More than 6,000 dead after a severe earthquake – helpers from all over the world fly to the crisis area
Istanbul A day after the terrible earthquakes in the Turkey and Syria with more than 6,000 dead, the extent of the catastrophe is becoming ever clearer. Rescue workers searched for survivors under the rubble of collapsed houses on Tuesday.
The Turkish President Recep Tayyip Erdogan declared a state of emergency in ten Turkish provinces affected by the quake. Meanwhile, more German relief teams flew to the earthquake area.
Chancellor Olaf Scholz (SPD) promised Turkey further help during a phone call with Erdogan. foreign minister Annalena Bärbock (Greens) called for the opening of all border crossings to Syria in order to enable the country to receive help more quickly.
According to information from Tuesday evening, the number of dead is now around 6,200. According to previous information, more than 30,000 people were injured in southern Turkey and northern Syria. According to estimates by the Pacific Disaster Center, a US disaster relief organization, around 23 million people have been affected by the earthquakes in Turkey and Syria.
While aid has started on a large scale in Turkey, many of those affected in Syria are waiting for rescue teams. Foreign Minister Baerbock said there is currently only one open border crossing, which was damaged in the earthquake. “That’s why opening the border crossings is so important.”
All international players – Russia included – should “use their influence on the Syrian regime so that the humanitarian aid for the victims can also arrive there.” No additional hurdles should be set up.
A 7.7 to 7.8 magnitude earthquake struck the area on the border between Turkey and Syria early Monday morning. Another 7.5 magnitude earthquake followed in the same area at noon. Thousands of buildings collapsed. Temperatures in the disaster area were around freezing. The Turkish weather service predicted some snowfall and rain.
Many cannot return to their homes because they have collapsed or it would be too dangerous to return because of the aftershocks. “This earthquake has directly affected 13.5 million of our citizens,” said Turkish Minister of Cities Murat Kurum.

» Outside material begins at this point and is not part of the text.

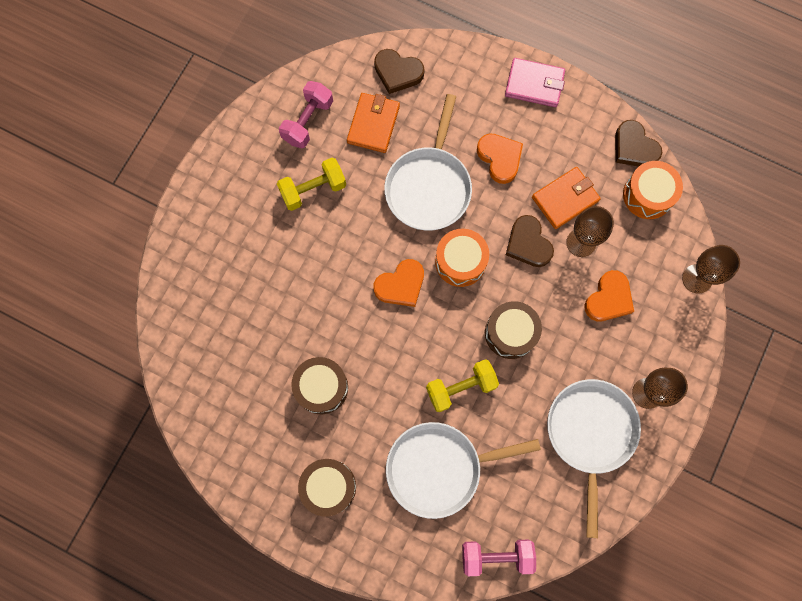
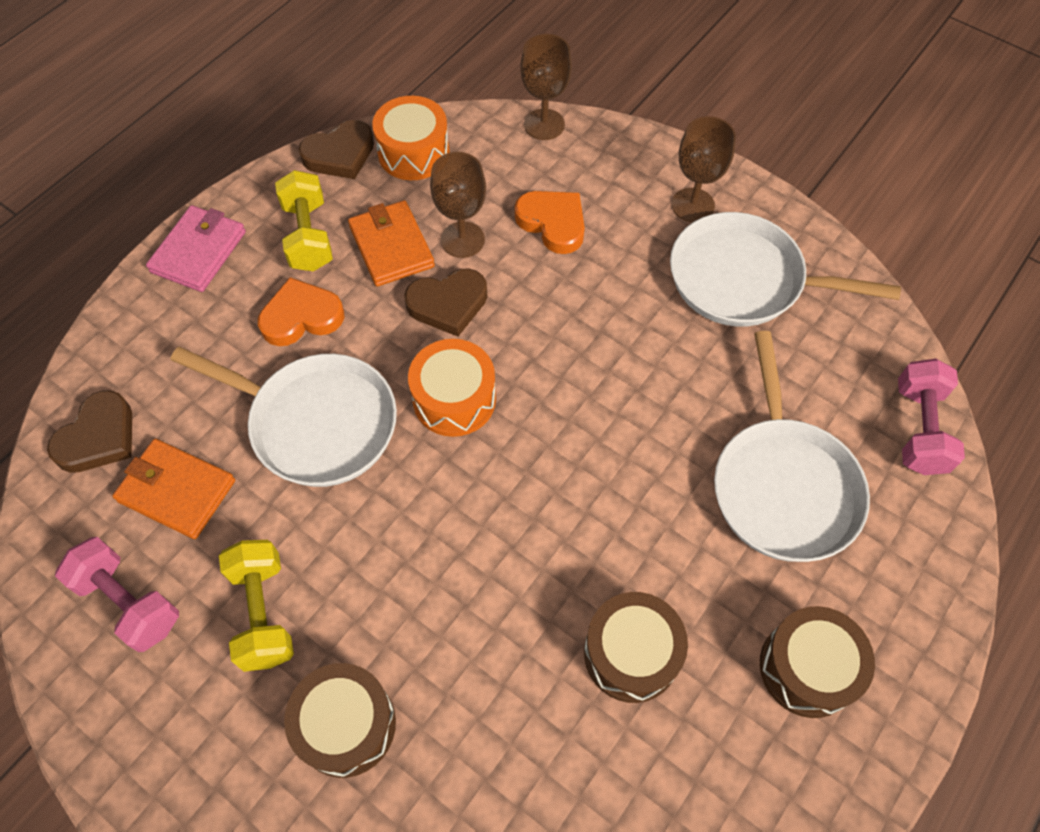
camera: 80 degrees left, 15 degrees down
orange heart [373,259,424,307] -> none
yellow dumbbell [426,359,499,412] -> yellow dumbbell moved to [275,170,333,271]
brown drum [485,301,542,359] -> brown drum moved to [284,663,396,778]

Some roads and paths are not accessible, work is being done to make them passable. “The pain is indescribable,” said the minister.
150,000 people in Turkey have become homeless
According to an initial estimate by the International Federation of Red Cross and Red Crescent Societies (IFRC), an estimated 150,000 people in Turkey have become homeless. In southern Turkey’s Kahramanmaras alone, 941 buildings have been completely destroyed, said Interior Minister Süleyman Soylu.
Turkish President Erdogan declared a state of emergency to “ensure that search and rescue and subsequent work is carried out expeditiously”.
Many countries pledged support. 145 rescue workers even made their way from Mexico. The President of the Federal Agency for Technical Relief (THW), Gerd Friedsam, expected a difficult and possibly longer mission in Turkey just before the departure of a 50-person team from Cologne/Bonn Airport.
27 search and rescue teams have already been mobilized through the EU Disaster Relief Centre. As EU Commissioner Janez Lenarcic announced, this corresponds to a total of more than 1150 rescue workers and 70 dogs.
The EU countries coordinate with each other. Aid pledges also came from Great Britain, Israel, India, Russia, Ukraine, which was attacked by Russia, and the USA. Pictures from Turkey showed how excavators were removing mountains of rubble from collapsed houses.
Rescuers in Syria suspect hundreds of families are still buried under the rubble. One of the hardest hit areas is the Idlib region under rebel control. This makes emergency government aid there more difficult. After more than eleven years of civil war, the government troops of the ruler Bashar al-Assad are again in control of around two-thirds of Syria.
According to the UN, the tremors in the civil war country mainly hit people who were already living in great need. Many of the internally displaced people who lived in dilapidated accommodation before the disaster had to spend the night outside in freezing temperatures, as a spokeswoman for the UN refugee agency UNHCR told the German Press Agency.
Experts assume that there could be earthquakes of a similar size in nearby regions in the near future. The reason for this is stress redistribution, said Marco Bohnhoff from the German Geo Research Center (GFZ) Potsdam of the German Press Agency. More tremors could follow, particularly to the northeast further inland.